Significantly, the Court did not address the Appellees’ argument that they did not have nexus with Kentucky because physical presence is required under the Commerce Clause before a non-resident may be subjected to corporation income tax. The Court did not address the Appellees’ Due Process argument either.
Instead, after concluding that the Appellees had statutory nexus, the Court addressed the Appellees’ alternative argument regarding apportionment methodology. The Court held that because it had found that the Appellees had “minimum nexus,” the traditional three-factor method of apportionment was proper in order to tax only the income that bore a reasonable relationship to the Appellees’ activities conducted in Kentucky.
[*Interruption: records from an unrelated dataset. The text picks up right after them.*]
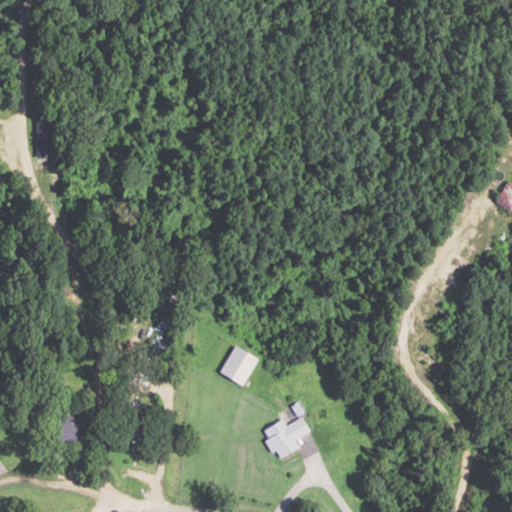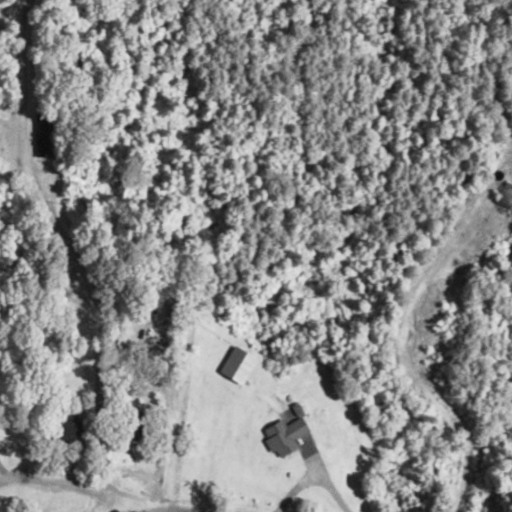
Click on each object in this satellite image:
building: (41, 148)
road: (72, 252)
road: (169, 316)
building: (236, 365)
building: (130, 425)
building: (64, 430)
building: (283, 436)
road: (131, 509)
road: (172, 510)
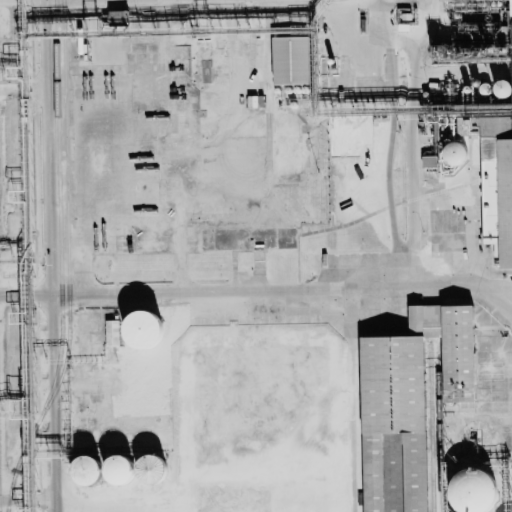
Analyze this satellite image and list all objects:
building: (477, 0)
building: (290, 61)
building: (90, 81)
building: (504, 89)
building: (457, 153)
building: (429, 161)
road: (51, 175)
building: (497, 197)
railway: (60, 220)
railway: (68, 262)
road: (290, 295)
building: (144, 331)
building: (112, 333)
building: (408, 403)
building: (409, 403)
railway: (432, 427)
railway: (440, 433)
building: (151, 467)
building: (87, 468)
building: (120, 468)
building: (470, 493)
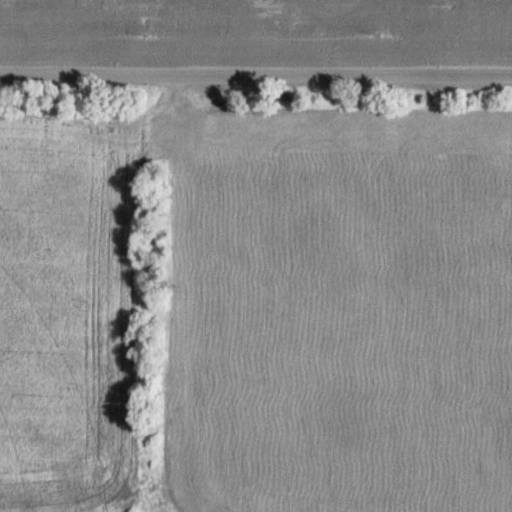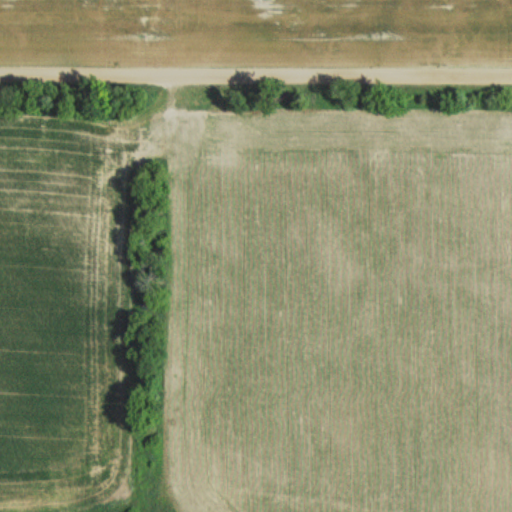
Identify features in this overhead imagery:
road: (256, 73)
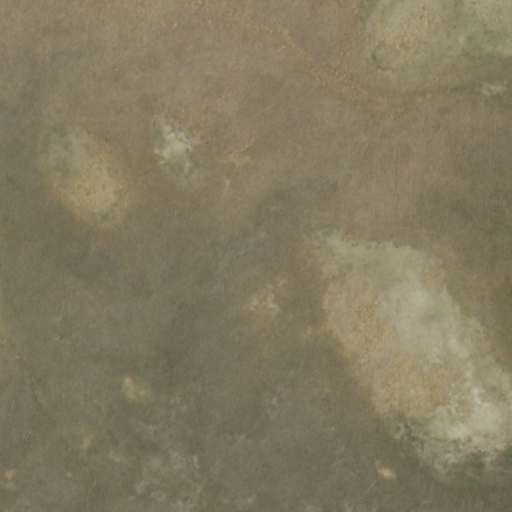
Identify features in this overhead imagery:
crop: (446, 106)
crop: (256, 256)
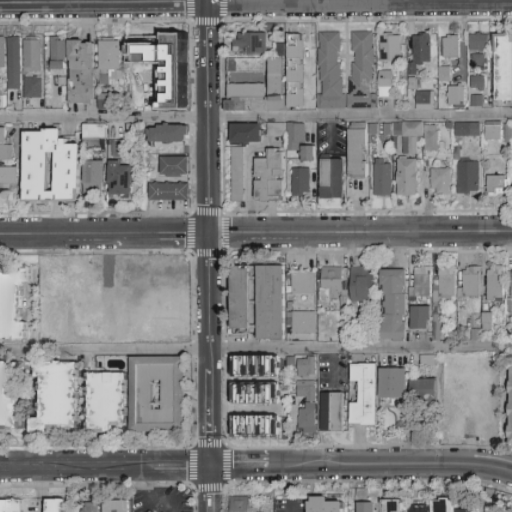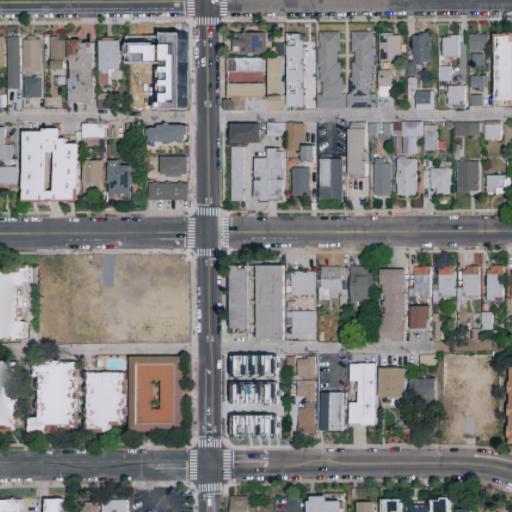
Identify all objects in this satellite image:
road: (507, 1)
road: (103, 2)
road: (359, 2)
road: (206, 22)
building: (250, 42)
building: (476, 42)
building: (250, 43)
building: (478, 43)
building: (153, 46)
building: (449, 46)
building: (389, 47)
building: (450, 47)
building: (390, 48)
building: (296, 50)
building: (420, 50)
building: (1, 51)
building: (2, 52)
building: (418, 52)
building: (56, 53)
building: (58, 53)
building: (30, 54)
building: (108, 56)
building: (12, 60)
building: (13, 61)
building: (109, 61)
building: (477, 61)
building: (478, 62)
building: (244, 64)
building: (246, 66)
building: (502, 67)
building: (503, 68)
building: (33, 69)
building: (328, 69)
building: (293, 70)
building: (330, 70)
building: (360, 70)
building: (362, 71)
building: (79, 72)
building: (82, 72)
building: (443, 73)
building: (273, 79)
building: (476, 81)
building: (477, 82)
building: (383, 83)
building: (384, 85)
building: (31, 86)
building: (244, 90)
building: (246, 91)
building: (280, 94)
building: (455, 95)
building: (456, 96)
building: (424, 100)
building: (475, 100)
building: (103, 101)
building: (425, 101)
building: (475, 101)
building: (103, 102)
building: (252, 105)
road: (207, 116)
road: (192, 117)
road: (221, 117)
road: (256, 118)
building: (274, 128)
building: (466, 129)
building: (276, 130)
building: (462, 130)
building: (491, 130)
building: (244, 133)
building: (493, 133)
building: (92, 134)
building: (165, 134)
building: (168, 134)
building: (246, 134)
building: (94, 135)
building: (294, 135)
building: (406, 136)
building: (410, 136)
building: (429, 137)
building: (430, 139)
building: (299, 142)
building: (4, 146)
building: (355, 152)
building: (306, 153)
building: (358, 154)
building: (7, 166)
building: (172, 166)
building: (47, 167)
building: (174, 167)
building: (51, 168)
building: (95, 173)
building: (236, 175)
building: (7, 176)
building: (267, 176)
building: (269, 176)
building: (467, 176)
building: (92, 177)
building: (405, 177)
building: (407, 177)
building: (381, 178)
building: (382, 178)
building: (468, 178)
building: (118, 179)
building: (122, 179)
building: (330, 179)
building: (332, 179)
building: (299, 181)
building: (300, 181)
building: (439, 181)
building: (440, 182)
building: (495, 184)
building: (497, 185)
building: (167, 191)
building: (168, 192)
building: (236, 196)
traffic signals: (208, 234)
road: (360, 234)
road: (104, 235)
road: (222, 254)
road: (159, 271)
building: (84, 274)
building: (86, 276)
building: (420, 280)
building: (470, 280)
building: (301, 281)
building: (494, 281)
building: (511, 281)
building: (329, 282)
building: (360, 282)
building: (446, 282)
building: (303, 283)
building: (421, 283)
building: (469, 283)
building: (333, 284)
building: (495, 284)
building: (362, 285)
road: (109, 292)
building: (237, 295)
building: (241, 299)
building: (10, 300)
building: (268, 300)
building: (391, 301)
building: (13, 303)
building: (270, 303)
building: (393, 305)
building: (89, 308)
building: (90, 309)
building: (157, 310)
building: (159, 312)
building: (417, 315)
building: (419, 318)
building: (302, 321)
building: (301, 323)
building: (328, 323)
building: (435, 326)
building: (436, 328)
road: (326, 349)
road: (104, 350)
road: (209, 350)
building: (426, 359)
building: (427, 361)
building: (257, 363)
building: (289, 363)
building: (249, 364)
building: (305, 365)
building: (306, 367)
road: (332, 368)
road: (241, 380)
building: (391, 381)
building: (393, 383)
building: (421, 387)
building: (254, 391)
building: (423, 391)
building: (155, 392)
building: (362, 392)
building: (7, 395)
building: (54, 395)
building: (249, 395)
building: (365, 395)
building: (158, 396)
building: (9, 397)
building: (55, 397)
building: (104, 398)
building: (509, 400)
building: (105, 402)
building: (306, 404)
building: (306, 404)
building: (510, 408)
road: (241, 410)
building: (330, 410)
building: (332, 412)
building: (252, 423)
building: (249, 424)
road: (471, 433)
road: (76, 468)
road: (181, 468)
traffic signals: (210, 468)
road: (340, 469)
road: (491, 471)
road: (40, 490)
road: (210, 490)
road: (153, 495)
building: (238, 503)
building: (9, 504)
building: (53, 504)
building: (240, 504)
building: (321, 504)
building: (390, 504)
building: (438, 504)
building: (56, 505)
building: (113, 505)
building: (324, 505)
building: (442, 505)
building: (11, 506)
building: (87, 506)
building: (115, 506)
building: (363, 506)
building: (392, 506)
road: (290, 507)
building: (366, 507)
building: (417, 507)
building: (89, 508)
building: (463, 509)
building: (150, 511)
building: (421, 511)
building: (466, 511)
The Court then addressed the Appellees’ argument that they were entitled to payment of interest on paid-in interest and penalties, as well as on tax overpayments. The Court reviewed a number of provisions including KRS 141.235 (requiring interest to be paid on tax refunds), KRS 134.580(2) (providing for the payment of interest on any overpayment of tax or any payment where no tax is due) and KRS 131.183 (providing for the payment of interest on any overpayment).
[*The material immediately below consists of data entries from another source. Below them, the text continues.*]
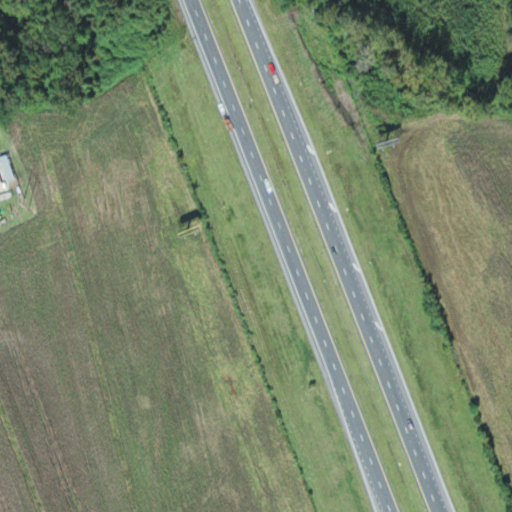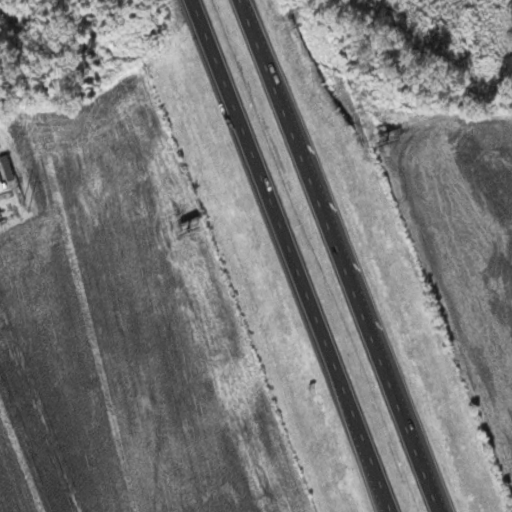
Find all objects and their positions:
building: (2, 183)
power tower: (28, 198)
road: (291, 256)
road: (341, 256)
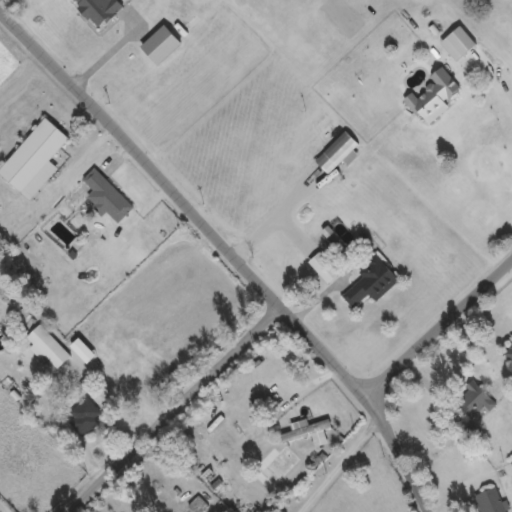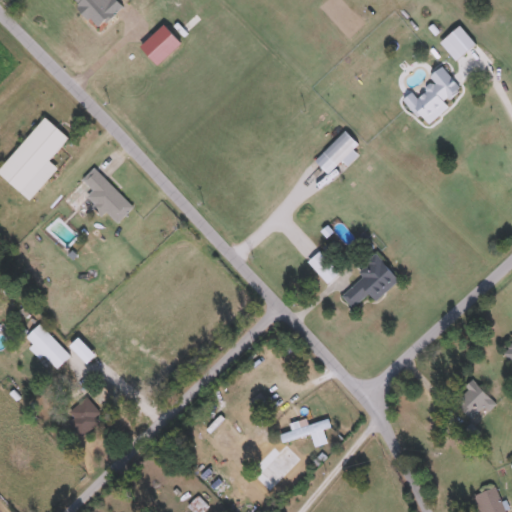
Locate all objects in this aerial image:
road: (107, 47)
road: (499, 86)
building: (433, 94)
building: (434, 95)
building: (336, 151)
building: (336, 152)
building: (34, 158)
building: (34, 158)
building: (98, 195)
building: (99, 195)
road: (274, 216)
road: (233, 245)
building: (371, 279)
building: (372, 280)
road: (443, 329)
building: (48, 345)
building: (48, 345)
building: (510, 354)
building: (510, 354)
road: (319, 379)
building: (474, 398)
building: (474, 399)
road: (115, 401)
road: (178, 406)
building: (87, 412)
building: (87, 413)
building: (306, 427)
building: (306, 427)
road: (345, 462)
building: (277, 465)
building: (278, 466)
building: (489, 500)
building: (490, 500)
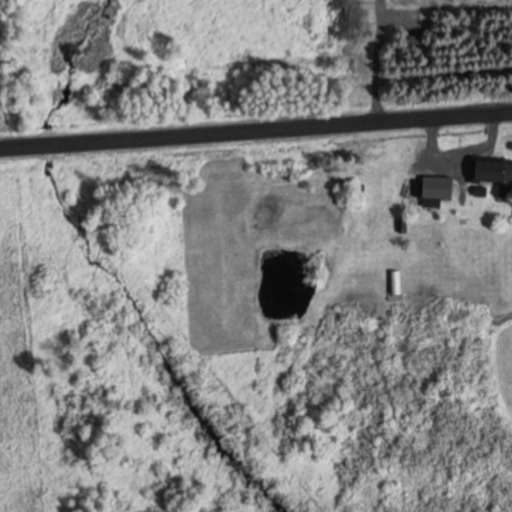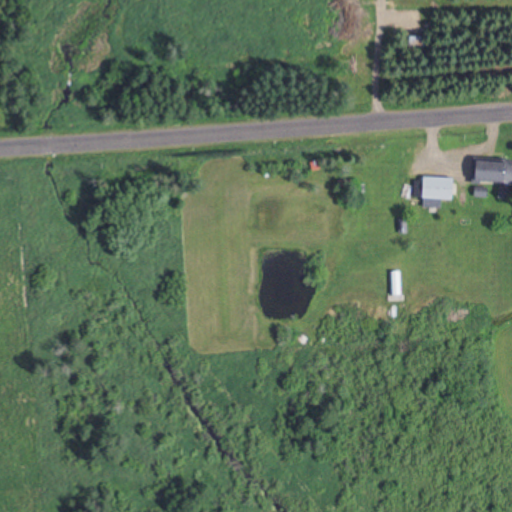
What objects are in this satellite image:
road: (255, 126)
building: (496, 170)
building: (435, 187)
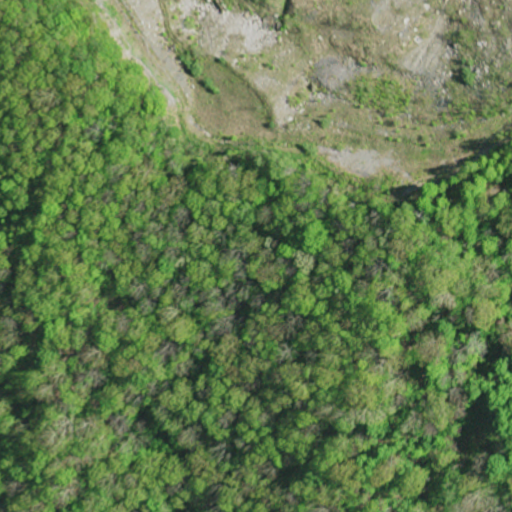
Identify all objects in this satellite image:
road: (175, 42)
The Court held that the language contained in KRS 134.580(2) contemplates that interest must be paid on assessed penalties and interest, and that the intent of the Kentucky General Assembly in enacting KRS 134.580 and KRS 131.183 was to compensate taxpayers for the use of their money. The Court noted that its determination was consistent with federal interest provisions, which provide for the payment of interest on refunds of tax, penalties and interest. The Court therefore agreed with the Appellees, and held that interest was due on their refunds of tax, penalties and interest to be paid by the Department.
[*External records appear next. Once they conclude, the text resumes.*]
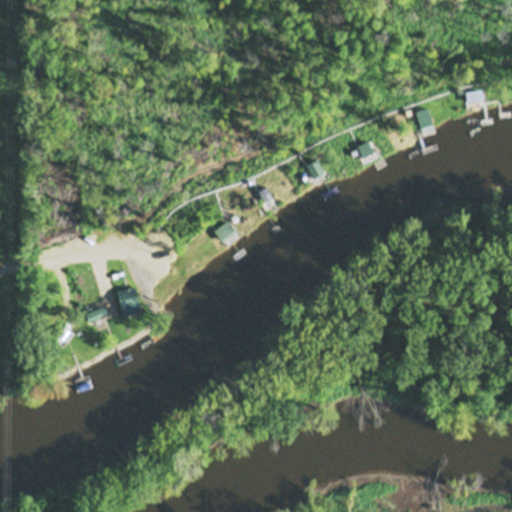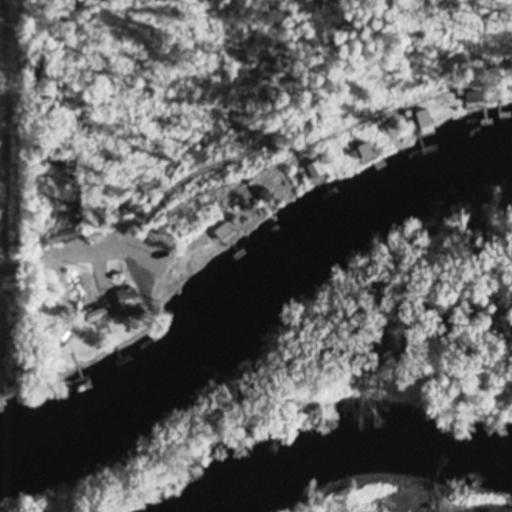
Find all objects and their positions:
building: (474, 93)
building: (424, 112)
building: (365, 145)
building: (315, 164)
road: (250, 168)
building: (267, 194)
river: (459, 221)
building: (227, 231)
building: (130, 303)
building: (96, 310)
building: (97, 314)
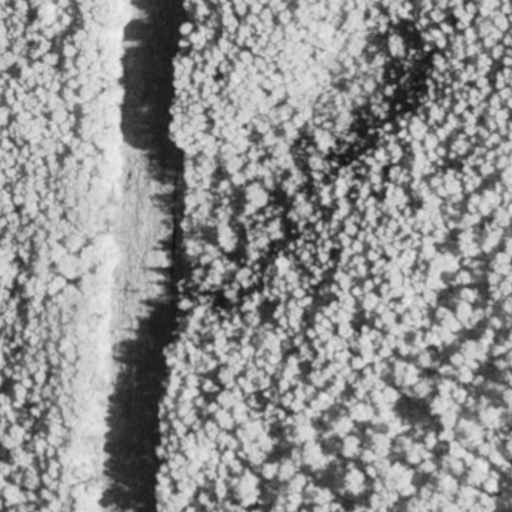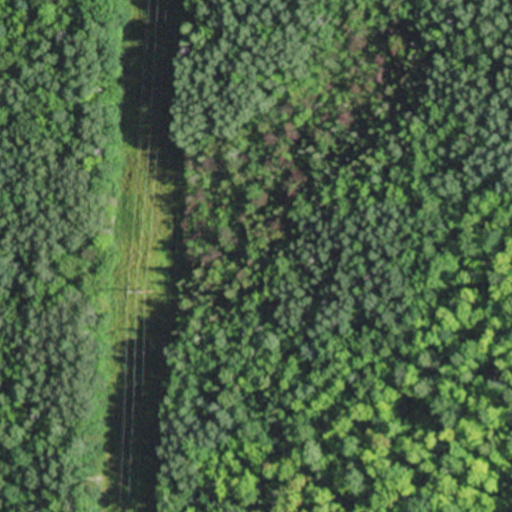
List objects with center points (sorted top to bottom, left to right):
power tower: (147, 292)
The Court then remanded the case to the KBTA for the calculation of the amount of the tax and interest refund due to the Appellees. The Appellees have filed a Motion To Alter, Amend or Vacate the Order because it did not address: (1) whether Kentucky’s imposition of tax on the Appellees with no physical presence in Kentucky violated the Commerce Clause or the Due Process Clause; and (2) whether the Appellees are entitled to the immediate payment of tax refunds and interest prior to the final appellate disposition of the case. The Appellees also sought amendment or vacating of the Order because it did not contain finality language as required by CR 54.02 (stating that the Order was final and appealable). The Appellees’ Motion also urged the Court to reconsider its holding and conclude that the Appellees do not have nexus under KRS 141.040, the threshold statute that previously required physical presence of a corporation for imposition of Kentucky corporation income tax.
The hearing on the Appellees’ Motion To Alter, Amend, or Vacate is scheduled for August 8, 2007. The authors’ law firm represents the Appellees.